Ben Ammi Ben-Israel, the spiritual leader of the African Hebrew Israelites, a group of African-Americans who, believing they were descendants of the biblical tribe of Judah, settled in Israel in the 1960s and ’70s, died last week. He was 75.
Ben-Israel’s community now numbers about 3,000, with most living in the Negev town of Dimona. While not officially recognized as Jewish, the Black Hebrews, as they are commonly known, make up a small subculture in Israel. Their history there has been somewhat turbulent.
Three weeks after the group’s first immigrants arrived in Israel from Chicago by way of Liberia, JTA reported that the community was “apparently getting along very well in their new environment,” although “their eventual status as immigrants remains undecided.” The report went on:
Within three days of their arrival at Dimona all families found work at the nearby textile plants and in local shops and factories, according to the Jewish Agency. Their children are already attending school. All of them have Hebrew names and have some knowledge of the Hebrew language.

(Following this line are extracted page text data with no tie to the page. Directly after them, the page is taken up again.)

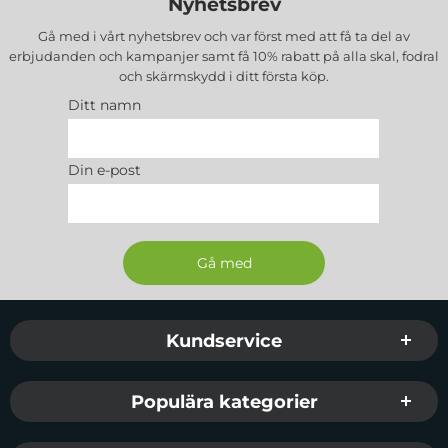
Nyhetsbrev
Lätt att montera och demontera
Kitet innehåller:
Gå med i vårt nyhetsbrev och var först med att få ta del av
erbjudanden och kampanjer samt få 10% rabatt på alla
skal, fodral
1 x Tech-Protect MagEdge-Mobilskal
och skärmskydd
i ditt första köp.
Tillverkare
: Tech-Protect
Ditt namn
EAN
: 5906302372331
Färg
: Titanium
Passar
: iPhone 16 Pro Max
Din e-post
Sidfot Blandad info och länkar
Kundservice
Populära kategorier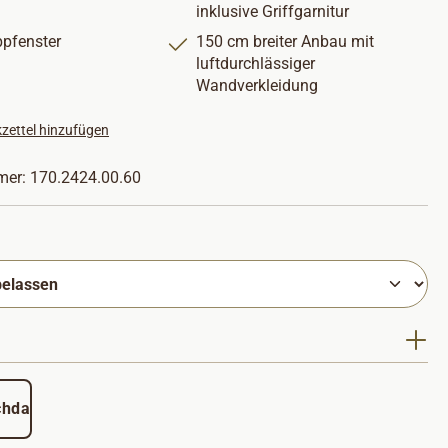
inklusive Griffgarnitur
ppfenster
150 cm breiter Anbau mit
luftdurchlässiger
Wandverkleidung
zettel hinzufügen
mer:
170.2424.00.60
hlen
uswählen
chdach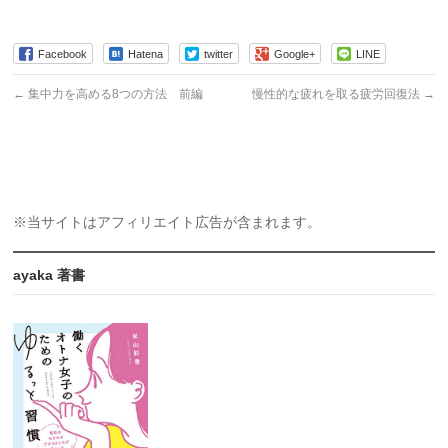
Facebook
Hatena
twitter
Google+
LINE
←
集中力を高める8つの方法 前編
慢性的な疲れを取る疲労回復法
→
※当サイトはアフィリエイト広告が含まれます。
ayaka 著書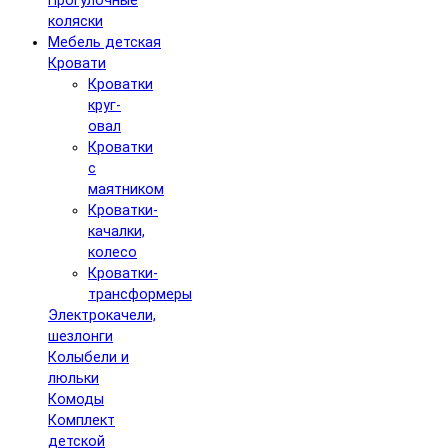
Прогулочные
коляски
Мебель детская
Кровати
Кроватки
круг-
овал
Кроватки
с
маятником
Кроватки-
качалки,
колесо
Кроватки-
трансформеры
Электрокачели,
шезлонги
Колыбели и
люльки
Комоды
Комплект
детской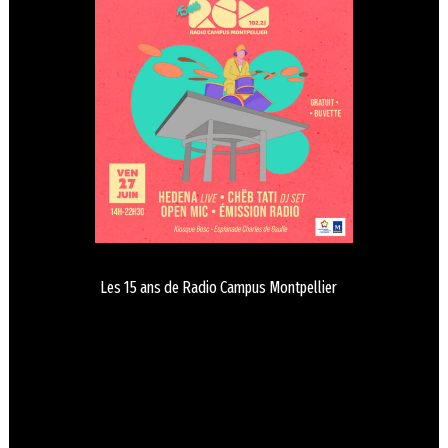
Les 15 ans de Radio Campus Montpellier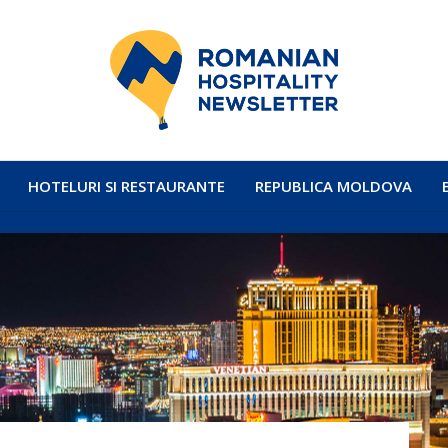
HOTELURI SI RESTAURANTE
REPUBLICA MOLDOVA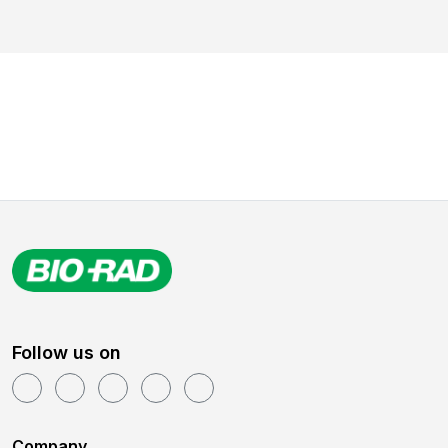
Follow us on
Company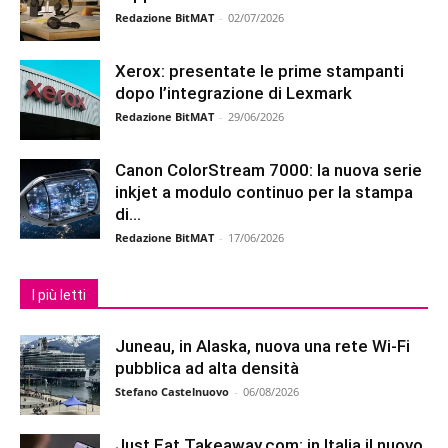
Redazione BitMAT
-
02/07/2026
Xerox: presentate le prime stampanti
dopo l’integrazione di Lexmark
Redazione BitMAT
-
29/06/2026
Canon ColorStream 7000: la nuova serie
inkjet a modulo continuo per la stampa
di...
Redazione BitMAT
-
17/06/2026
I più letti
Juneau, in Alaska, nuova una rete Wi-Fi
pubblica ad alta densità
Stefano Castelnuovo
-
06/08/2026
Just Eat Takeaway.com: in Italia il nuovo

The group arrived penniless at Lydda Airport from Liberia. They told Israeli officials they had tried to set up a Jewish communal settlement in the West African country but were made to feel “unwanted” and decided to go to Israel “where we belong.”

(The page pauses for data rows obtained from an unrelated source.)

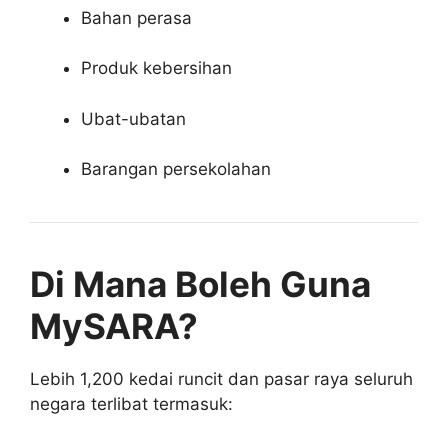
Bahan perasa
Produk kebersihan
Ubat-ubatan
Barangan persekolahan
Di Mana Boleh Guna
MySARA?
Lebih 1,200 kedai runcit dan pasar raya seluruh
negara terlibat termasuk: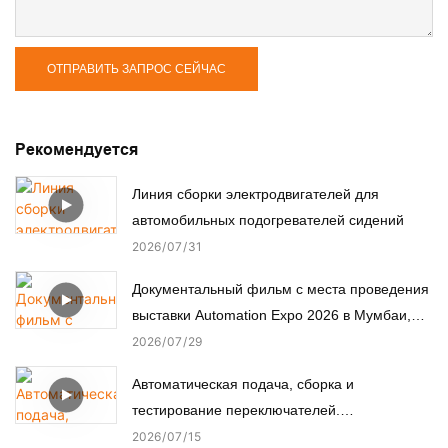
ОТПРАВИТЬ ЗАПРОС СЕЙЧАС
Рекомендуется
Линия сборки электродвигателей для
автомобильных подогревателей сидений
2026
07
31
Документальный фильм с места проведения
выставки Automation Expo 2026 в Мумбаи,
Индия.
2026
07
29
Автоматическая подача, сборка и
тестирование переключателей.
Автоматизированная сборочная машина.
2026
07
15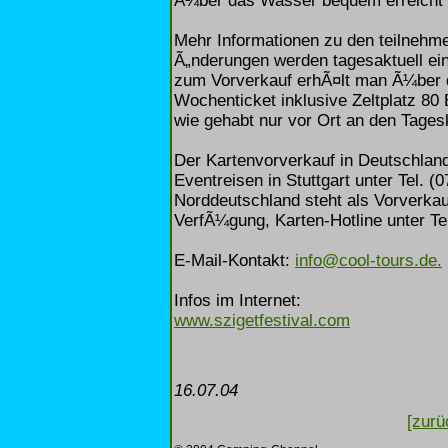
Ã¼ber das Wasser bequem erreicht
Mehr Informationen zu den teilnehm
Ã„nderungen werden tagesaktuell eing
zum Vorverkauf erhÃ¤lt man Ã¼ber d
Wochenticket inklusive Zeltplatz 80
wie gehabt nur vor Ort an den Tages
Der Kartenvorverkauf in Deutschlan
Eventreisen in Stuttgart unter Tel. 
Norddeutschland steht als Vorverk
VerfÃ¼gung, Karten-Hotline unter Te
E-Mail-Kontakt:
info@cool-tours.de.
Infos im Internet:
www.szigetfestival.com
16.07.04
[zurü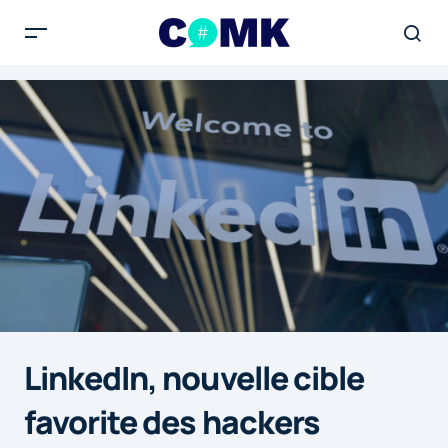
LinkedIn, nouvelle cible
favorite des hackers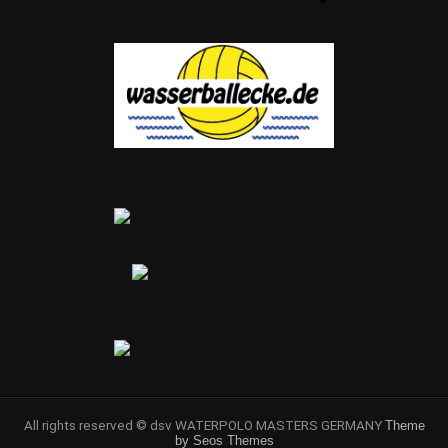
All rights reserved © dsv WATERPOLO MASTERS GERMANY
Theme
by Seos Themes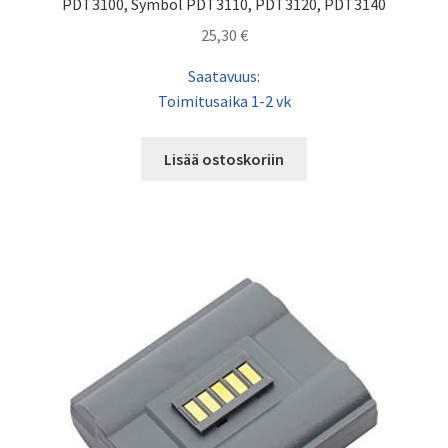
PDT3100, Symbol PDT3110, PDT3120, PDT3140
25,30
€
Saatavuus:
Toimitusaika 1-2 vk
Lisää ostoskoriin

But tensions increased as more Black Hebrews came. Twenty arriving in October 1971 were denied entry because Israeli authorities “said they had one-way tickets and insufficient funds to stay in Israel as tourists.” Black Hebrews who had come to the airport to greet the new arrivals “protested vigorously” and “claimed that they were the true Hebrews, ‘sons of Abraham, Isaac and Jacob’ and that the country of Israel was promised them by God and belongs only to them.”
Over the next few years, the Israeli government and the Black Hebrews clashed over whether they should be eligible for citizenship or deported. The government deported some, while other deportation efforts were successfully appealed to the Supreme Court.
In 1979, a special Knesset committee recommended establishing an agricultural village in the Negev for the Black Hebrews “and providing them with the means to construct their own community.” The recommendations followed complaints by several Dimona residents who had appealed to the government, claiming the Black Hebrews “were having an adverse effect” on city and that they “were conducting services and carrying on practices similar to that of the notorious People’s Temple in Jones-town, Guyana.”
In 2003, when Israel granted 2,500 Black Hebrews “permanent resident” status, JTA gave an overview of the group’s history in the country to date:
… The Black Hebrews’ path toward Israeli citizenship has been long and arduous.
Originally offered citizenship under the Law of Return in 1969, the community’s status later was challenged and revoked.
From 1973 through the early 1990s, the community had no legal status, and many members of the group — who had renounced their U.S. citizenship — were left stateless.
As a result, Black Hebrews could not hold legal jobs, send their children to Israeli schools or utilize national health care services.
The Black Hebrews’ cause was not helped by their insistence that they were the true Jews and that the Israelis were usurpers. As their case made its was through Israeli courts, they mounted a campaign against the state that many saw as vitriolic and anti-Semitic.
The community’s newspapers compared Israelis to Nazis and included images of money-grubbing Jews.
Despite their struggles for acceptance, the Black Hebrews established a fast growing community. Members say it is deeply rooted in Biblical teachings, though they reject latter-day interpretations of the Bible, including such injunctions as the rabbinic prohibition against polygamy.
Adherents follow a strictly vegan diet; eschew caffeine, alcohol, drugs and cigarettes; and experiment with no-salt days, sugar-free weeks and raw-food weeks …
In 1980, the community moved from overcrowded housing in Dimona to an abandoned absorption center nearby, which they cleaned and beautified.
The call their current environs the Village of Peace or the Island of Sanity, and it includes a vegan restaurant that is open to the public.
Community members say they welcome Israeli visitors and are involved in Dimona civic life.
Also in 2003, the community hosted pop star Whitney Houston and her then-husband, Bobby Brown, on their tour of Israel.
Perhaps Houston’s visit inspired Ahtaliyah Pierce, a Black Hebrew member who in 2013 achieved a new milestone for the community: At 17 she “reached the semifinals on Israel’s edition of ‘The Voice,’ a reality show in which emerging singers compete.”